• **WORK TASK**: What was O'Donoghue's Pub originally built as, according to the text on the pub?

··· PAGE TEXT

O’Donoghue’s Pub (also known as O'Donoghue's Bar) is a historically significant drinking establishment located at 15 Merrion Row, Dublin 2, Ireland—near St. Stephen's Green on Dublin’s south side.  Built in 1789 as a grocery store, it began operating full-time as a pub when purchased by the O’Donoghue family in 1934.

History
This pub is closely associated with Irish traditional music and was where the popular Irish folk group, The Dubliners, began performing in the early 1960s.

Many other notable Irish musicians—including Séamus Ennis, Joe Heaney, Andy Irvine,  Christy Moore, The Fureys and Phil Lynott—have played at O’Donoghue’s, and their photographs are displayed in the pub.

······
··· RAW DATA

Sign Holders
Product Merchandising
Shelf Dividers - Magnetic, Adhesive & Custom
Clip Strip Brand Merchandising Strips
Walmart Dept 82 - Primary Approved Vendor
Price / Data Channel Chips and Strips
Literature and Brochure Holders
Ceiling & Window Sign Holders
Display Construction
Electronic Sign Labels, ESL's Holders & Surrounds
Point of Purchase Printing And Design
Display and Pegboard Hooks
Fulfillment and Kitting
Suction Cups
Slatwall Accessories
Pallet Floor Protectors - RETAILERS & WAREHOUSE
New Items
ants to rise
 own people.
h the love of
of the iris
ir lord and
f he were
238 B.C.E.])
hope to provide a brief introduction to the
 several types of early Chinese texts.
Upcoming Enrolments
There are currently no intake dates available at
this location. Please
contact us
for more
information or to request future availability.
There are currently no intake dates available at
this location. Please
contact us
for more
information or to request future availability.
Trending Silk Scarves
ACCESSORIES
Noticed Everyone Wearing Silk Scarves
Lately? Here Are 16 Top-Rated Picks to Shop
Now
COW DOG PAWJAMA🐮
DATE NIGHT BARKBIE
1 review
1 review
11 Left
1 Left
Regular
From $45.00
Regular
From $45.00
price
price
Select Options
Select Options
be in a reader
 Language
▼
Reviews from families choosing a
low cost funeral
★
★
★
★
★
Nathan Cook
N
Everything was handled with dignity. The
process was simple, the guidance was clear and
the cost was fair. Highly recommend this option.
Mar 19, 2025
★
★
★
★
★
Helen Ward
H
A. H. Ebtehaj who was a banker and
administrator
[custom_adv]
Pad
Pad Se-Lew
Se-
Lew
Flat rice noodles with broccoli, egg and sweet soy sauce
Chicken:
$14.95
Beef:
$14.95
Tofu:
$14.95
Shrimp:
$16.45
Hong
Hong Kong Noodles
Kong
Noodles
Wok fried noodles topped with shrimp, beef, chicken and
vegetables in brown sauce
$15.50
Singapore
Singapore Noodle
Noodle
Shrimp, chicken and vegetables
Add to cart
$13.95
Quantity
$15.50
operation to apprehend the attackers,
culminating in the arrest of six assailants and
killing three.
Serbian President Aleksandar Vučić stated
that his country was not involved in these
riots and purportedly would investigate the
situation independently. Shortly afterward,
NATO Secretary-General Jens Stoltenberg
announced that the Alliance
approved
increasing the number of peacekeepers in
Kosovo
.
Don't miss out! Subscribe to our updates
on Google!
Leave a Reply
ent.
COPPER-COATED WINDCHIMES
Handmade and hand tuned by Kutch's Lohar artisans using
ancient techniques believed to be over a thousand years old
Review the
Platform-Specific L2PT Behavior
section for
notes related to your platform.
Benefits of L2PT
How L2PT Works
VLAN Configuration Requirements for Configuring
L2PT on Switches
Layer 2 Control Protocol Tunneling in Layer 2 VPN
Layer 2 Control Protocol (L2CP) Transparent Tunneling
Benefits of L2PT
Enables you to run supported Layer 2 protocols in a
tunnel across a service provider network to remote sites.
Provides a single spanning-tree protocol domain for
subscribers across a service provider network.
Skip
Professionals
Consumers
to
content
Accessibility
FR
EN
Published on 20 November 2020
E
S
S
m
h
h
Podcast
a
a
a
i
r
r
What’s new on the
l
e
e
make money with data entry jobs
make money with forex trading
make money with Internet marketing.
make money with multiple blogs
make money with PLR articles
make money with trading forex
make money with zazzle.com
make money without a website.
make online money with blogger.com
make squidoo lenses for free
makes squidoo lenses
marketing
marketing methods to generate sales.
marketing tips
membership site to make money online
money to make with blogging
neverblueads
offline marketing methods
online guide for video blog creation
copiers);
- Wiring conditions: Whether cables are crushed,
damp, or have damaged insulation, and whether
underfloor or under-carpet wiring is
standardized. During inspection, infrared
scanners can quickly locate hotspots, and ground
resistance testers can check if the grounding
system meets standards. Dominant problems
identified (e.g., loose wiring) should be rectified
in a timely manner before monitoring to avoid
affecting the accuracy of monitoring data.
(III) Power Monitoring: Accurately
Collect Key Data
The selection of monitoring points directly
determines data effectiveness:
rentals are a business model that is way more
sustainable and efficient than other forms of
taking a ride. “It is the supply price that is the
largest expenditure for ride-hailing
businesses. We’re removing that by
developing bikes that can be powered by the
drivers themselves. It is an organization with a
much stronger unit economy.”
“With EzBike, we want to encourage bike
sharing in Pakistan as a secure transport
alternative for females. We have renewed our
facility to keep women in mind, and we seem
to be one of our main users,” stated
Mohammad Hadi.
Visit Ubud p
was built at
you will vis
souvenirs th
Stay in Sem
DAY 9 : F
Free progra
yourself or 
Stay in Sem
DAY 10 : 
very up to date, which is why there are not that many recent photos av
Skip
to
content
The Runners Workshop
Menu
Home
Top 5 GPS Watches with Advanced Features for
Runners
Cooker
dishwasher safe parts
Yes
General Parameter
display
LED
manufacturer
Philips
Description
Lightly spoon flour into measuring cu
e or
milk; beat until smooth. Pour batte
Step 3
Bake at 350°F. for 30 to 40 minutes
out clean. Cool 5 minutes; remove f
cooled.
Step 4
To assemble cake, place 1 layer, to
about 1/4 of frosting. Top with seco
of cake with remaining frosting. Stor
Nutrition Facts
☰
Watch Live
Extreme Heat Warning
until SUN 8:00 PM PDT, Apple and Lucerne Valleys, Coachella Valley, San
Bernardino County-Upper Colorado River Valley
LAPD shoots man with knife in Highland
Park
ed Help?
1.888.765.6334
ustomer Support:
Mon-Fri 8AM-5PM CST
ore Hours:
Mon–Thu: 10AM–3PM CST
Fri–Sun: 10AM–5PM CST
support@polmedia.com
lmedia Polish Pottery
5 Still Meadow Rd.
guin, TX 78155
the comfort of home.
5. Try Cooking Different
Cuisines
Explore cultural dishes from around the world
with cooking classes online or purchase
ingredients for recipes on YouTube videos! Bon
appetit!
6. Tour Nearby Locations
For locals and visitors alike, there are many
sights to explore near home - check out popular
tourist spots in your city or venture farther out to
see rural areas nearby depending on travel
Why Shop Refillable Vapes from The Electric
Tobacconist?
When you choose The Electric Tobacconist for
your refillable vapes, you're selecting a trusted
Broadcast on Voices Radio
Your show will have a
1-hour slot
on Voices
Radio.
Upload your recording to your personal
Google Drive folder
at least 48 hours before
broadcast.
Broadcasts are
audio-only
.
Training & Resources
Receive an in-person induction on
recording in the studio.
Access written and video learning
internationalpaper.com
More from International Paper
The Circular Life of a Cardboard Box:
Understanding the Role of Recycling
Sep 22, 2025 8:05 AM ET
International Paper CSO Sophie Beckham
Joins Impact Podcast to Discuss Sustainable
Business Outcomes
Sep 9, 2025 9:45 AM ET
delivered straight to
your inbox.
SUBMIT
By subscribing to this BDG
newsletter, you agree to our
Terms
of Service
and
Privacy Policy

······

• **ANSWER BELOW**: A grocery store.